Keeping your Koi Fish healthy takes careful preparation and planning. There are several major factors to look out for.
Poor Water Quality
Poor water quality is the leading cause of Koi Fish deaths and Koi Fish Ulcers. Just like humans are concerned with the quality of the air that they breathe, fish need that same quality in water. Keeping a steady pH is crucial. Even if you are in the parameters of a healthy pH (6.8 – 8.2), it still shouldn’t change much, as a sudden change can shock the fish, causing severe stress, or possible death (similar to living in extremely clean air, and then moving to a smokey, humid room).
Another major problem is if a Koi Fish is not getting enough oxygen. If oxygen levels decrease, all fish in a pond can potentially die overnight! Keeping an eye on oxygen levels is crucial. Remember, if you add more fish, you are going to need more oxygen. Changing out water is very important, but remember not to change all of the water at once. It is suggested to change between 25% and 33% of a pond at a time. Any more can shock the fish causing stress, or death. If you live in a climate where the pond is going to freeze, you must remember to expose areas of the surface to allow for gas exchange, and prevent toxic buildup. A great device to maintain oxygen is an aeration device, which disturbs the water constantly, similar to a waterfall.
The second leading cause in Koi Fish deaths are parasites. The leading cause of parasite contraction is through other fish. It is a good practice to quarantine a fish for a few weeks before introducing it to your pond. Although this wont ensure that the fish is parasite-free, it is a strong indicator that it is, and if it isn’t, that the amount of parasites on the fish isn’t reproducing fast enough to harm the fish, or it’s environment. When purchasing a fish, it is always good to ask where the fish is from, what treatments they use to keep their fish parasite-free.
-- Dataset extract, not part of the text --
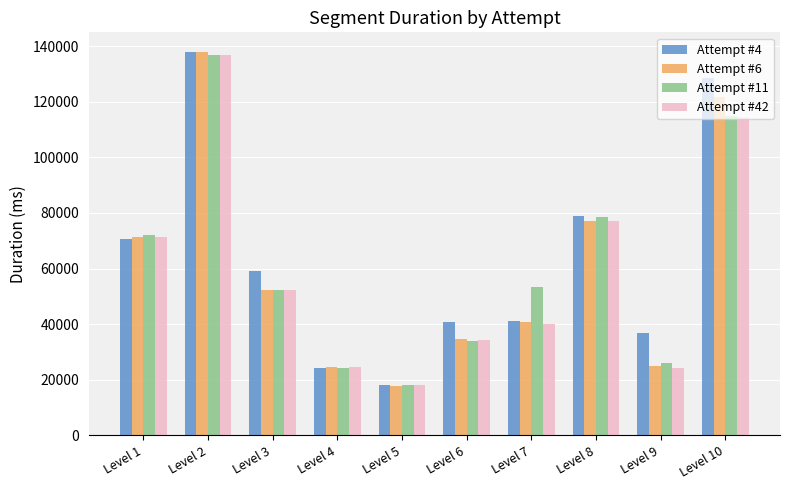

What is the spread (max minus min) of values at Level 2?

1108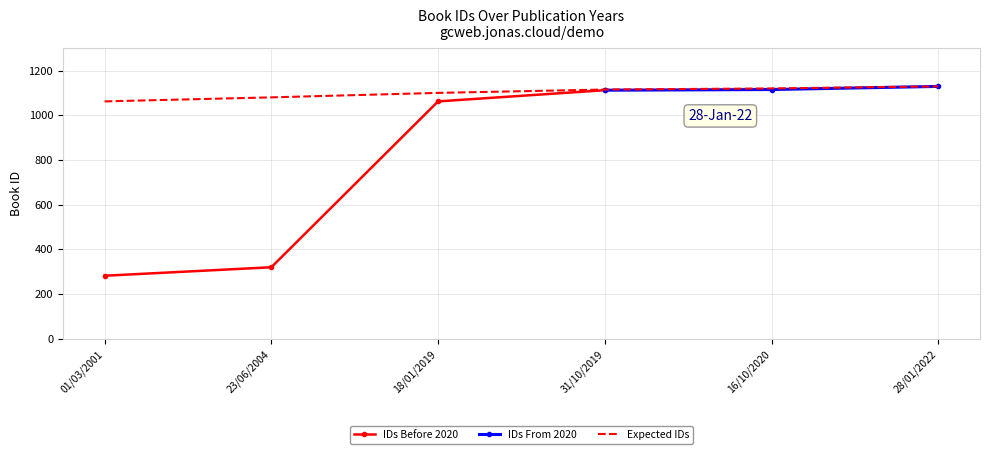

Between 18/01/2019 and 31/10/2019, which is larger?

31/10/2019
Parasites generally congregate on the sides of the fish, top of the head, and along the base of the tail. The two common parasites that are visible without a microscope are anchor worms, and fish lice.
Fish Lice are about a 1/4 inch in length, and are green, translucent, jelly like creatures. They have several sets of legs that are used to attach to the Koi Fish. To treat, you need to purchase Fluke tabs, or ProForm LA. Assuming that your water doens't need Oxygen, pH or other treatments, you should have no problem ridding your fish of Fish Lice.
Anchor Worms are not actually worms, but copepods. The female will attach her head to the fish by using its head, which is shaped like an anchor. The male worm attaches itself to the female, and fertilizes her eggs. After the eggs are released, the worms die off, leaving open wounds on the fish. These wounds can easily turn into infection. There are several treatments including Fluke tabs that will work, but the most effective way to rid your fish of anchor worms is to qurentine them, and manually remove the worms with tweezers.
An unhealthy fish is an unhappy fish. Not providing the proper elements to resemble a natural habitat can cause serious stress on a fish. It is important to have the correct plants. Having plants that offer oxygen, food, and shade are crucial. If a fish doesn’t have proper shade, they will stress due to heat. Also, if the water is cooler, than it can hold more oxygen.
Lack of Sunlight
Another common problem is adding too many plants to your pond. Although fish like to hide from the sun when it is too hot, having a pond that has too many plants can cause your fish to not get enough sunlight. This is an easy problem to spot and fix. If you have a colored fish that is losing color, it is possible that they have a lack of pigment which can be caused by a lack of sunlight. The easy fix, is to remove some of the plants from your pond. Don't remove all plants, as the fish do need a place to escape from sunlight on bright, hot days, but remove some of them.
If a Koi Fish's eyes start to bulge, a number of causes are possible. The reason that a fish's eyes bulge, is due to fluid buildup either behind the eye, or actually in the eye itself. The most common cause is due to bacteria. If a fish is introduced to the pool, it could be related to stress. It is best to quarentine the fish and look for signs of improvement. Another common behavior is lack of appetite. If your fish stop eating, it cold be due to bacteria in the water. The best remedy is to start to change out water. Over time the fish's eyes should start to retract, and appetites should resume. If not treated in time, the fish's eyes could have to be removed.